- _PROVIDED DATA_

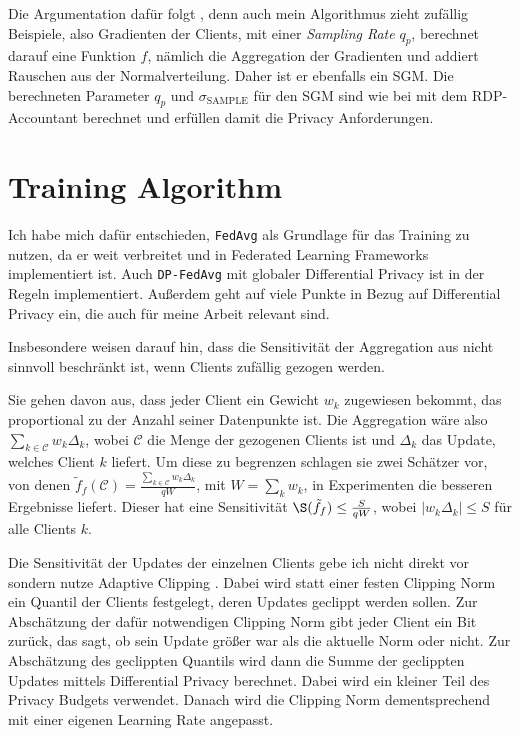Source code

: Die Argumentation dafür folgt \textcite{boenisch:2023}, denn auch mein Algorithmus zieht zufällig Beispiele, also Gradienten der Clients, mit einer \textit{Sampling Rate} $q_p$, berechnet darauf eine Funktion $f$, nämlich die Aggregation der Gradienten und addiert Rauschen aus der Normalverteilung. Daher ist er ebenfalls ein SGM. Die berechneten Parameter $q_p$ und $\sigma_{\text{SAMPLE}}$ für den SGM sind wie bei \citeauthor{boenisch:2023} mit dem RDP-Accountant berechnet und erfüllen damit die Privacy Anforderungen.

\section{Training Algorithm}
Ich habe mich dafür entschieden, \texttt{FedAvg} als Grundlage für das Training zu nutzen, da er weit verbreitet und in Federated Learning Frameworks implementiert ist. Auch \texttt{DP-FedAvg} mit globaler Differential Privacy \cite{mcmahan:2018} ist in der Regeln implementiert. Außerdem geht \textcite{mcmahan:2018} auf viele Punkte in Bezug auf Differential Privacy ein, die auch für meine Arbeit relevant sind. 

Insbesondere weisen \citeauthor{mcmahan:2018} darauf hin, dass die Sensitivität der Aggregation aus nicht sinnvoll beschränkt ist, wenn Clients zufällig gezogen werden. 

Sie gehen davon aus, dass jeder Client ein Gewicht $w_k$ zugewiesen bekommt, das proportional zu der Anzahl seiner Datenpunkte ist. Die Aggregation wäre also $\sum_{k \in \mathcal{C}} w_k \Delta_k$, wobei $\mathcal{C}$ die Menge der gezogenen Clients ist und $\Delta_k$ das Update, welches Client $k$ liefert. Um diese zu begrenzen schlagen sie zwei Schätzer vor, von denen $\tilde{f}_f(\mathcal{C}) = \frac{\sum_{k \in \mathcal{C}} w_k \Delta_k}{qW}$, mit $W = \sum_k{w_k}$, in Experimenten die besseren Ergebnisse liefert. Dieser hat eine Sensitivität $\S(\tilde{f}_f) \leq \frac{S}{qW}$, wobei $|w_k \Delta_k| \leq S$ für alle Clients $k$.

Die Sensitivität der Updates der einzelnen Clients gebe ich nicht direkt vor sondern nutze Adaptive Clipping \cite{andrew:2021}. Dabei wird statt einer festen Clipping Norm ein Quantil der Clients festgelegt, deren Updates geclippt werden sollen. Zur Abschätzung der dafür notwendigen Clipping Norm gibt jeder Client ein Bit zurück, das sagt, ob sein Update größer war als die aktuelle Norm oder nicht. Zur Abschätzung des geclippten Quantils wird dann die Summe der geclippten Updates mittels Differential Privacy berechnet. Dabei wird ein kleiner Teil des Privacy Budgets verwendet. Danach wird die Clipping Norm dementsprechend mit einer eigenen Learning Rate angepasst.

- _ASSIGNMENT_
Output everything in the material exactly. Pictures stay out of it.

- _WRITTEN RESPONSE_
Source code

: Die Argumentation dafür folgt \textcite{boenisch:2023}, denn auch mein Algorithmus zieht zufällig Beispiele, also Gradienten der Clients, mit einer \textit{Sampling Rate} $q_p$, berechnet darauf eine Funktion $f$, nämlich die Aggregation der Gradienten und addiert Rauschen aus der Normalverteilung. Daher ist er ebenfalls ein SGM. Die berechneten Parameter $q_p$ und $\sigma_{\text{SAMPLE}}$ für den SGM sind wie bei \citeauthor{boenisch:2023} mit dem RDP-Accountant berechnet und erfüllen damit die Privacy Anforderungen.

\section{Training Algorithm}
Ich habe mich dafür entschieden, \texttt{FedAvg} als Grundlage für das Training zu nutzen, da er weit verbreitet und in Federated Learning Frameworks implementiert ist. Auch \texttt{DP-FedAvg} mit globaler Differential Privacy \cite{mcmahan:2018} ist in der Regeln implementiert. Außerdem geht \textcite{mcmahan:2018} auf viele Punkte in Bezug auf Differential Privacy ein, die auch für meine Arbeit relevant sind. 

Insbesondere weisen \citeauthor{mcmahan:2018} darauf hin, dass die Sensitivität der Aggregation aus nicht sinnvoll beschränkt ist, wenn Clients zufällig gezogen werden. 

Sie gehen davon aus, dass jeder Client ein Gewicht $w_k$ zugewiesen bekommt, das proportional zu der Anzahl seiner Datenpunkte ist. Die Aggregation wäre also $\sum_{k \in \mathcal{C}} w_k \Delta_k$, wobei $\mathcal{C}$ die Menge der gezogenen Clients ist und $\Delta_k$ das Update, welches Client $k$ liefert. Um diese zu begrenzen schlagen sie zwei Schätzer vor, von denen $\tilde{f}_f(\mathcal{C}) = \frac{\sum_{k \in \mathcal{C}} w_k \Delta_k}{qW}$, mit $W = \sum_k{w_k}$, in Experimenten die besseren Ergebnisse liefert. Dieser hat eine Sensitivität $\S(\tilde{f}_f) \leq \frac{S}{qW}$, wobei $|w_k \Delta_k| \leq S$ für alle Clients $k$.

Die Sensitivität der Updates der einzelnen Clients gebe ich nicht direkt vor sondern nutze Adaptive Clipping \cite{andrew:2021}. Dabei wird statt einer festen Clipping Norm ein Quantil der Clients festgelegt, deren Updates geclippt werden sollen. Zur Abschätzung der dafür notwendigen Clipping Norm gibt jeder Client ein Bit zurück, das sagt, ob sein Update größer war als die aktuelle Norm oder nicht. Zur Abschätzung des geclippten Quantils wird dann die Summe der geclippten Updates mittels Differential Privacy berechnet. Dabei wird ein kleiner Teil des Privacy Budgets verwendet. Danach wird die Clipping Norm dementsprechend mit einer eigenen Learning Rate angepasst.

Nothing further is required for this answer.